Monitoring program yields quicker warnings against shellfish hazards

PETERSBURG – A new phytoplankton monitoring program being done by Petersburg Indian Association (PIA) will help alert recreational and subsistence shellfishers to harmful algal blooms in the area more quickly.

“There are types of phytoplankton that, in the spring or summertime or when the water starts to warm up, they start to come out of hibernation. And in some cases so much so that they form a bloom,” said PIA Tribal Resource Director Marco Banda who heads the monitoring program and administers the organization’s IGAP grant that funds it.

“What we’re doing is creating a baseline monitoring system to warn people ahead of time. We can’t necessarily shut anything down…but what we do is we expedite the information and we get focused on problem areas a lot quicker than normally,” Banda said.

He works with assistants Natocha Lyons and Jeff Simbahon to collect weekly water samples from Sandy Beach – a popular harvesting area on Mitkof Island – that they later analyze under a microscope.

The sampling involves casting a net into the water a number of times over the course of several minutes. The specially designed net allows phytoplankton and other small organisms to be captured and secured in a collection cup attached to the net’s base.

In addition to the weekly water samples, Banda and his team also record the salinity of the water, water and air temperature, and make notes on the weather and tide.

Though there are thousands of types of phytoplankton in the waters around the island, Banda and his team are looking only for those that are potentially harmful.

“We’re looking for specific types of phytoplankton.

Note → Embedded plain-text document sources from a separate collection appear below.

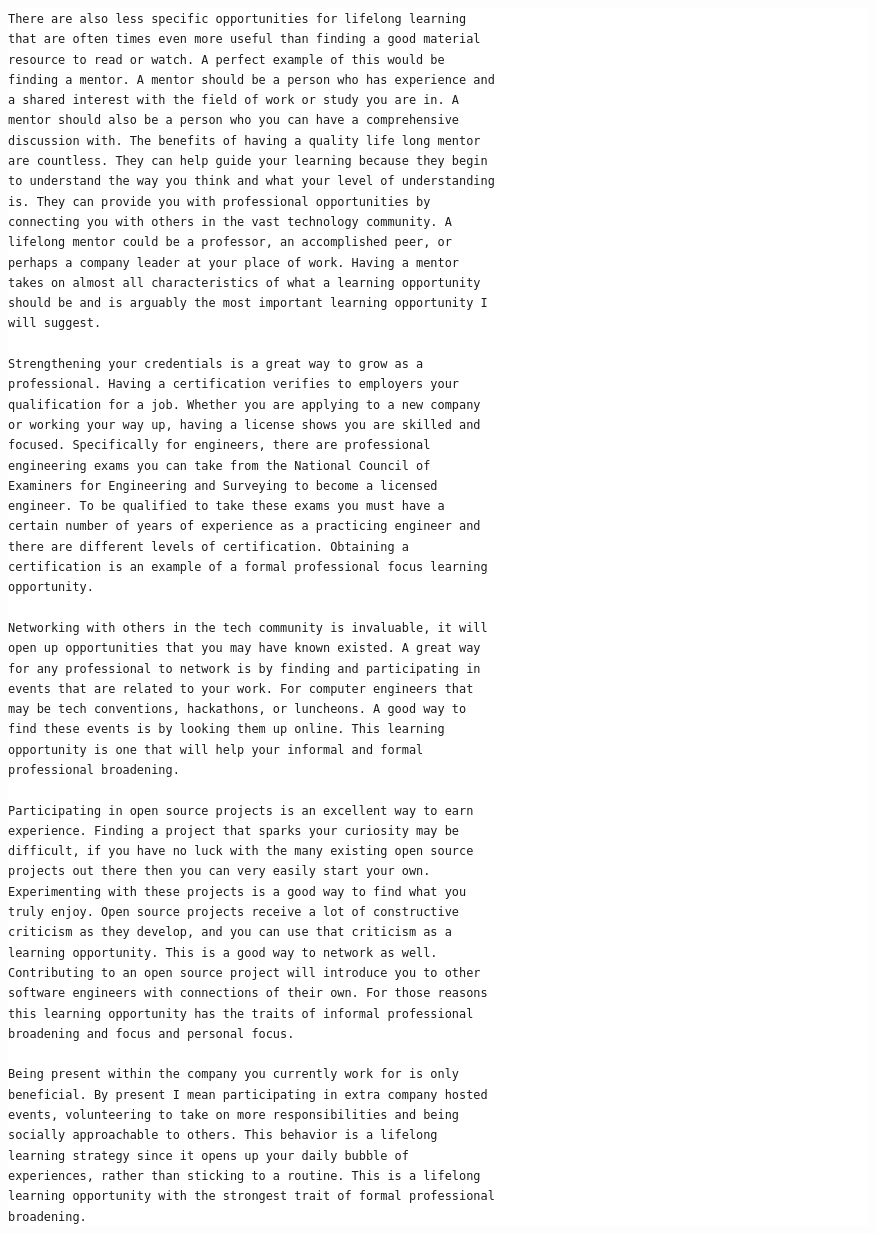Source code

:    There are also less specific opportunities for lifelong learning
    that are often times even more useful than finding a good material
    resource to read or watch. A perfect example of this would be
    finding a mentor. A mentor should be a person who has experience and
    a shared interest with the field of work or study you are in. A
    mentor should also be a person who you can have a comprehensive
    discussion with. The benefits of having a quality life long mentor
    are countless. They can help guide your learning because they begin
    to understand the way you think and what your level of understanding
    is. They can provide you with professional opportunities by
    connecting you with others in the vast technology community. A
    lifelong mentor could be a professor, an accomplished peer, or
    perhaps a company leader at your place of work. Having a mentor
    takes on almost all characteristics of what a learning opportunity
    should be and is arguably the most important learning opportunity I
    will suggest.

    Strengthening your credentials is a great way to grow as a
    professional. Having a certification verifies to employers your
    qualification for a job. Whether you are applying to a new company
    or working your way up, having a license shows you are skilled and
    focused. Specifically for engineers, there are professional
    engineering exams you can take from the National Council of
    Examiners for Engineering and Surveying to become a licensed
    engineer. To be qualified to take these exams you must have a
    certain number of years of experience as a practicing engineer and
    there are different levels of certification. Obtaining a
    certification is an example of a formal professional focus learning
    opportunity.

    Networking with others in the tech community is invaluable, it will
    open up opportunities that you may have known existed. A great way
    for any professional to network is by finding and participating in
    events that are related to your work. For computer engineers that
    may be tech conventions, hackathons, or luncheons. A good way to
    find these events is by looking them up online. This learning
    opportunity is one that will help your informal and formal
    professional broadening.

    Participating in open source projects is an excellent way to earn
    experience. Finding a project that sparks your curiosity may be
    difficult, if you have no luck with the many existing open source
    projects out there then you can very easily start your own.
    Experimenting with these projects is a good way to find what you
    truly enjoy. Open source projects receive a lot of constructive
    criticism as they develop, and you can use that criticism as a
    learning opportunity. This is a good way to network as well.
    Contributing to an open source project will introduce you to other
    software engineers with connections of their own. For those reasons
    this learning opportunity has the traits of informal professional
    broadening and focus and personal focus.

    Being present within the company you currently work for is only
    beneficial. By present I mean participating in extra company hosted
    events, volunteering to take on more responsibilities and being
    socially approachable to others. This behavior is a lifelong
    learning strategy since it opens up your daily bubble of
    experiences, rather than sticking to a routine. This is a lifelong
    learning opportunity with the strongest trait of formal professional
    broadening.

Usually they’re called diatoms and these little critters let off what’s called saxitoxins and that’s what makes PSP, paralytic shellfish poisoning,” he said.

Banda said that the project has been in the works for over a year, though it’s picked up steam in the last four months with staff receiving formal training in Sitka as part of the first Southeast Alaska Tribal Toxins Partnership in November. Following the training, supplies, including microscopes used locally to look at sample specimens, secured and live sampling has begun on a weekly basis.

The data collected by Banda and his team will be entered into soundtoxins.org, which is tracking environmental conditions linked to harmful algal blooms (HAB) and helping to identify environmental factors that might serve as early detectors of an impending event. Sound toxins is funded by and linked with NOAA, the organization responsible for issuing warnings about areas at risk of producing shellfish that may cause PSP.

“In the past we’d have to ship out samples to different federal organizations for them to look at our samples and say ‘Oh yeah. You have a bloom.’” Banda said, adding that it sometimes took weeks before warnings were issued in areas experiencing a HAB.

Banda said that process is being brought to a more local level with a new Sitka-based lab in the works, which will be able to analyze samples collected from around Mitkof Island.

“We won’t have to go to another federal agency to get these samples tested. We’ll actually be able to test them there in Sitka and have the results super quick,” he said. “Therefore we can let the community know when it’s safe and not safe (to harvest).”